Firefox 3 has proper modal dialogs!

The application I work on for my employer makes extensive use of modal dialogs in Internet Explorer.  These are a nice feature where you can load a page in a dialog box, and the user cannot access the parent window until the dialog has closed – this includes forward/back buttons, menus, everything.

An issue we have had with supporting Firefox 2 is that it doesn’t support modal dialogs.

It seems to have completely been missed by the Firefox 3 fanboys, but Firefox 3 supports modal dialogs.  See my previous post on tips on how to use them.  This is a very very cool thing which I’m sure many people will find use for.  There aren’t many examples of modal dialog use around, since up until now it was IE-specific, but hopefully it’ll become much more popular.

The Mozilla team seem to have simply copied the window.showModalDialog function exactly from Microsoft, so any code previously used to open modals in IE works just fine in FireFox 3.

You’ve got to love open source: out-innovating the proprietary guys 99% of the time, then copying whatever you missed 🙂

Update: I’ve confirmed that in FireFox 3 modal dialogs, unlike in IE, when you click a hyperlink the resulting page will correctly open in the dialog, and NOT open a new window.  This makes them infinitely more useful, and should negate the need for the horrendous hacks that IE forces on people.

12 thoughts on “Firefox 3 has proper modal dialogs!

  1. You’ve got to love open source: out-innovating the proprietary guys 99% of the time, then copying whatever you missed.

    I think you mean: copying the proprietary guys (Opera) 99% of the time then copying whatever you missed.
    (Firefox 3).

  2. The use of modal dialogs isn’t cool. In fact, in my opinion, it’s a bad thing when you interrupt the workflow of the user for something or the other; the users needs to make a decision *now*, instead of *later*; you are in effect forcing the user to take action when he/she was doing something else. Of course, not *every* use of the modal dialog is evil, but 99% of the times it’s used, it is.
────────────────────
* _TASK TO COMPLETE_:
Transcribe the stretch of the Firefox 3 modal dialogs post from "Update: I’ve confirmed" through "(Firefox 3).".
────────────────────
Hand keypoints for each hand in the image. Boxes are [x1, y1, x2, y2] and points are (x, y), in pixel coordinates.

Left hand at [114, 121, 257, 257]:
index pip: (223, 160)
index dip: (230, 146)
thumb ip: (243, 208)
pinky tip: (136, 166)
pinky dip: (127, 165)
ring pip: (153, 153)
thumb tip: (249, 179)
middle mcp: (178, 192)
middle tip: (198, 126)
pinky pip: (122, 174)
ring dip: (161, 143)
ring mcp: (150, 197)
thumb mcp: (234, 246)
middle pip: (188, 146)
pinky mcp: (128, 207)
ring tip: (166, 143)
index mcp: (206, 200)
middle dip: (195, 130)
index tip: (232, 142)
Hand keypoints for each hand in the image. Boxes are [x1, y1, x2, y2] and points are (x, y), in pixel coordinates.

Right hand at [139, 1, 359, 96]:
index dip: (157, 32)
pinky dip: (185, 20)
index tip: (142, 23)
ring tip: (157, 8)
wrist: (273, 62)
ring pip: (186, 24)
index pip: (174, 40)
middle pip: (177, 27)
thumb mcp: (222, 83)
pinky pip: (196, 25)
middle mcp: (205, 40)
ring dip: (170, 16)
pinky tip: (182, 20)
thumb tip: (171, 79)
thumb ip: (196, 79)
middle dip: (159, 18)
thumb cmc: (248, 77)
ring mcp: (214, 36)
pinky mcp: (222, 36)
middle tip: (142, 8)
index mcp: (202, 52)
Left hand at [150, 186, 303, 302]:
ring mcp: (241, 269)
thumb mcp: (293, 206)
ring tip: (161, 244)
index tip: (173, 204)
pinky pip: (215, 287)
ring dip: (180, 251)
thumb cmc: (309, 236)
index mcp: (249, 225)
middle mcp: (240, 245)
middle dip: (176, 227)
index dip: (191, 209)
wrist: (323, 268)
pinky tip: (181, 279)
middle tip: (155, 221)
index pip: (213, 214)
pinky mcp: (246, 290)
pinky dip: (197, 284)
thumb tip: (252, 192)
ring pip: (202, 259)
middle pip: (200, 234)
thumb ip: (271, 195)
────────────────────
* _ANSWER_:
Update: I’ve confirmed that in FireFox 3 modal dialogs, unlike in IE, when you click a hyperlink the resulting page will correctly open in the dialog, and NOT open a new window.  This makes them infinitely more useful, and should negate the need for the horrendous hacks that IE forces on people.

12 thoughts on “Firefox 3 has proper modal dialogs!

  1. You’ve got to love open source: out-innovating the proprietary guys 99% of the time, then copying whatever you missed.

    I think you mean: copying the proprietary guys (Opera) 99% of the time then copying whatever you missed.
    (Firefox 3).